- EXERCISE DATA:
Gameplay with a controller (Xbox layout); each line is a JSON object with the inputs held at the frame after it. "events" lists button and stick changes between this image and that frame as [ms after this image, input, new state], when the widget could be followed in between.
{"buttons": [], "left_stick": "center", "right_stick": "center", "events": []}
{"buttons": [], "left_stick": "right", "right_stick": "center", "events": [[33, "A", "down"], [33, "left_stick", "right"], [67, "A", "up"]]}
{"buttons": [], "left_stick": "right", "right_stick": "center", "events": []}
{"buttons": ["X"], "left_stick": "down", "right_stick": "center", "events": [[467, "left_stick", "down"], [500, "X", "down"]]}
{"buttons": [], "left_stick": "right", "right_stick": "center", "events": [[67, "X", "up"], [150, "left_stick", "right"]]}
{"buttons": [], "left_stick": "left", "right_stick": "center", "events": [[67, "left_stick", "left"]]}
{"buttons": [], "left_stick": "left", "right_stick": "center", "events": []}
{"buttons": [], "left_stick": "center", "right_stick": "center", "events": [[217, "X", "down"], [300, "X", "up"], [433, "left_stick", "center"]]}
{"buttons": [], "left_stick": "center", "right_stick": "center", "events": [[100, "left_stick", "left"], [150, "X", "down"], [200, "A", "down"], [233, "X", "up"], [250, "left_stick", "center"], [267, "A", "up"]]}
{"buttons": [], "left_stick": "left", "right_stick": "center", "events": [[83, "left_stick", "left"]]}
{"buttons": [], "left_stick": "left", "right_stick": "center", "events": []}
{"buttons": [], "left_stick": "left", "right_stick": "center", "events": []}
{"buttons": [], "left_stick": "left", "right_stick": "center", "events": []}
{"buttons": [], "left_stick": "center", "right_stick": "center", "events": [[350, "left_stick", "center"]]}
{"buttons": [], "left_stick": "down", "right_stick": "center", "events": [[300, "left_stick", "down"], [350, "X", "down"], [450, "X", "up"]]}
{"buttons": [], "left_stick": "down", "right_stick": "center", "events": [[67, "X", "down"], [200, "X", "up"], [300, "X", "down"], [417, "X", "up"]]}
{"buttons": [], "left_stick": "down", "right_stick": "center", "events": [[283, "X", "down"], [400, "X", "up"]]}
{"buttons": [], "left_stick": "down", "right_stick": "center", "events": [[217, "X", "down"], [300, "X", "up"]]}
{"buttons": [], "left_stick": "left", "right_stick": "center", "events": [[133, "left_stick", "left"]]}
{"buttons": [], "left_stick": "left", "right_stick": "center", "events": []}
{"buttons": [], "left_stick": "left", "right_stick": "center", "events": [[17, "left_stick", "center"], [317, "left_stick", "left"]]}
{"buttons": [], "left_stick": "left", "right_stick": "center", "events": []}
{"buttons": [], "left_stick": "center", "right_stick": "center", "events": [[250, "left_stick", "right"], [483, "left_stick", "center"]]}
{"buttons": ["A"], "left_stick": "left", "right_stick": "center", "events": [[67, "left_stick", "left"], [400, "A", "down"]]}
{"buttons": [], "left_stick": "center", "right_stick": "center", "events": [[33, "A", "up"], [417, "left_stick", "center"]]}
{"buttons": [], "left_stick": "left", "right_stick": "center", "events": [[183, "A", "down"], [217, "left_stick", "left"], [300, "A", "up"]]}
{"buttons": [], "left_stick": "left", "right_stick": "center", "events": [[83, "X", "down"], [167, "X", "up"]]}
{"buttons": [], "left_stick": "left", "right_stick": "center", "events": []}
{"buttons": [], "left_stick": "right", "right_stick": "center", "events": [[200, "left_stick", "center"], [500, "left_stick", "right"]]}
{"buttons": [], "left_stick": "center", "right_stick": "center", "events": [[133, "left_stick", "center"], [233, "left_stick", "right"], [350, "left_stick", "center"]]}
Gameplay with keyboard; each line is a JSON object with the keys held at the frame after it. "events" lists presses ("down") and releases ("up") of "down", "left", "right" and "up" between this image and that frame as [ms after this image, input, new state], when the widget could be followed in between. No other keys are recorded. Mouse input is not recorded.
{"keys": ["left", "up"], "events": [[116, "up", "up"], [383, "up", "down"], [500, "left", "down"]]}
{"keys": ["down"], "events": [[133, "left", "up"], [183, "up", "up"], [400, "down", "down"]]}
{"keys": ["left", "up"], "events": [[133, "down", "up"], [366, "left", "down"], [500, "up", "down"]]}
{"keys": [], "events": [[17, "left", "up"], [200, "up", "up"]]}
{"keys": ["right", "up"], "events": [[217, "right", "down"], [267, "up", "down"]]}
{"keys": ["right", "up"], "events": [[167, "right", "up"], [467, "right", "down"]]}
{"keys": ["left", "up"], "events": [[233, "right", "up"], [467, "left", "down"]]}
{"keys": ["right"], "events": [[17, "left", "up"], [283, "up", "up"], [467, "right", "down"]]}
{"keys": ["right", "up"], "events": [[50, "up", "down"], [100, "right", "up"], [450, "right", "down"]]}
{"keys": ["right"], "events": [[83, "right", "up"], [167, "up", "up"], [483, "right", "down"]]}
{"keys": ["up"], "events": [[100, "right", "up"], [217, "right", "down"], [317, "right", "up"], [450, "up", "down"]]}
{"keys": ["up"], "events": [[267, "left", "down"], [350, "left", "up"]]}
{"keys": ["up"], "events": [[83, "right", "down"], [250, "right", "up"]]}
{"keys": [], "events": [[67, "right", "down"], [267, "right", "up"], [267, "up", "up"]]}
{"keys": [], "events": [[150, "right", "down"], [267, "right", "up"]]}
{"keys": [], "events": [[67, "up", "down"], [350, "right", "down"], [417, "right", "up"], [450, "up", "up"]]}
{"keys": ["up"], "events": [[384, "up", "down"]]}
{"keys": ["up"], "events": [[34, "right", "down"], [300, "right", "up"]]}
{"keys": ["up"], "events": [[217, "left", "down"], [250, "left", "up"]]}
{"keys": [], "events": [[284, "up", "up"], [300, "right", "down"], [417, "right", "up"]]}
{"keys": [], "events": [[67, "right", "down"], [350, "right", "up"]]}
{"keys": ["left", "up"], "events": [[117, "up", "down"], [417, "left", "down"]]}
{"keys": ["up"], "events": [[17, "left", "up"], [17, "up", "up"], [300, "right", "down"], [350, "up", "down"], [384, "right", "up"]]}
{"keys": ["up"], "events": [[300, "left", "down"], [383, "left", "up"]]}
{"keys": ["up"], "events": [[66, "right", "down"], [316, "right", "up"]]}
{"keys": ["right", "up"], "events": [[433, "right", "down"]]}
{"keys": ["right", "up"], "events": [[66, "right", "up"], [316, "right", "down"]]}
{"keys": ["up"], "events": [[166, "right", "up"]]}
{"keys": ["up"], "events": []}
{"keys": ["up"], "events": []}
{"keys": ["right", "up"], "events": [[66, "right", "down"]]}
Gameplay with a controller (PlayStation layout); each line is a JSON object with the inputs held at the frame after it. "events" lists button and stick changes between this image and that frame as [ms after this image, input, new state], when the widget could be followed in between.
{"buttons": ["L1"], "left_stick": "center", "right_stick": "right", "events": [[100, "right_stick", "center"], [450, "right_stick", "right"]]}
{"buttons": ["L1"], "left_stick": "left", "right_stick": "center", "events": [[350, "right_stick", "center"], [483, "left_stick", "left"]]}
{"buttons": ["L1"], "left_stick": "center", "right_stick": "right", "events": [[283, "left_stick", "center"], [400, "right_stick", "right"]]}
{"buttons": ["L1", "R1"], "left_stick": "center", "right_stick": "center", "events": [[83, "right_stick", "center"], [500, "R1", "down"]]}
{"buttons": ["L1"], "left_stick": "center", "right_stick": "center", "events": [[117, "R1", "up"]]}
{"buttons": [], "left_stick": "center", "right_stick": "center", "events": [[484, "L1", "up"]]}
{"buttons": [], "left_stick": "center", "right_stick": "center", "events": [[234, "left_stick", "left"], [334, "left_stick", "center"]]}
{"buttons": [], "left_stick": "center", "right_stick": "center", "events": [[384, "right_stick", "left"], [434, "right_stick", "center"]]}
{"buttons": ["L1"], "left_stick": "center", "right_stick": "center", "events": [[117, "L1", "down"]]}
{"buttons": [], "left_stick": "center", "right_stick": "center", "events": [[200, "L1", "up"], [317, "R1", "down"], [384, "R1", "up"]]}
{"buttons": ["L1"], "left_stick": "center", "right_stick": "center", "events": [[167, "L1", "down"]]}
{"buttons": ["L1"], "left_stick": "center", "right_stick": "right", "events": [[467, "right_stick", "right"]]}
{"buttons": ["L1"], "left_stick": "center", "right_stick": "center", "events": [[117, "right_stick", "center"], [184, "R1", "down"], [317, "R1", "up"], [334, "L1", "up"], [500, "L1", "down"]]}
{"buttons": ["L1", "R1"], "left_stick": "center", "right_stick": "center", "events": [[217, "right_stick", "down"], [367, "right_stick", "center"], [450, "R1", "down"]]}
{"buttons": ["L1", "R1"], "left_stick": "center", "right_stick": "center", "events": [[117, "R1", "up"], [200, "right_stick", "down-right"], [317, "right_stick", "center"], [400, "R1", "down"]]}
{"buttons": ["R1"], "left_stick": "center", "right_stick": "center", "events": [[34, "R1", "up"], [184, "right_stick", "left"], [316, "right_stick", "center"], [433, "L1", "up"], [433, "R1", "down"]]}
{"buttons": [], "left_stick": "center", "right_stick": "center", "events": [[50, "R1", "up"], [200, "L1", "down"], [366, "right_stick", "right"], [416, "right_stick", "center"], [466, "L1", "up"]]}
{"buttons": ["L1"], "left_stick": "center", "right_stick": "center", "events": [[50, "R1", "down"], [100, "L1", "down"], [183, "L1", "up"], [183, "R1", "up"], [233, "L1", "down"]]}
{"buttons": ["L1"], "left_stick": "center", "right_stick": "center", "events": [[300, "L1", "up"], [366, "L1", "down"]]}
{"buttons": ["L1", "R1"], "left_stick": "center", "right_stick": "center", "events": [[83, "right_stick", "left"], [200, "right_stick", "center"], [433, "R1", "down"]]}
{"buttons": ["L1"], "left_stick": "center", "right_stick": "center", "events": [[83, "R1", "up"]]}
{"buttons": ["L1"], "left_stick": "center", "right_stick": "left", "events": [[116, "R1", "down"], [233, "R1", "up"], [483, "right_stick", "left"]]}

- WHAT THE EXERCISE ASKS:
Each line of the data above containing the string "with" is to be copied.

- RESULT:
Gameplay with a controller (Xbox layout); each line is a JSON object with the inputs held at the frame after it. "events" lists button and stick changes between this image and that frame as [ms after this image, input, new state], when the widget could be followed in between.
Gameplay with keyboard; each line is a JSON object with the keys held at the frame after it. "events" lists presses ("down") and releases ("up") of "down", "left", "right" and "up" between this image and that frame as [ms after this image, input, new state], when the widget could be followed in between. No other keys are recorded. Mouse input is not recorded.
Gameplay with a controller (PlayStation layout); each line is a JSON object with the inputs held at the frame after it. "events" lists button and stick changes between this image and that frame as [ms after this image, input, new state], when the widget could be followed in between.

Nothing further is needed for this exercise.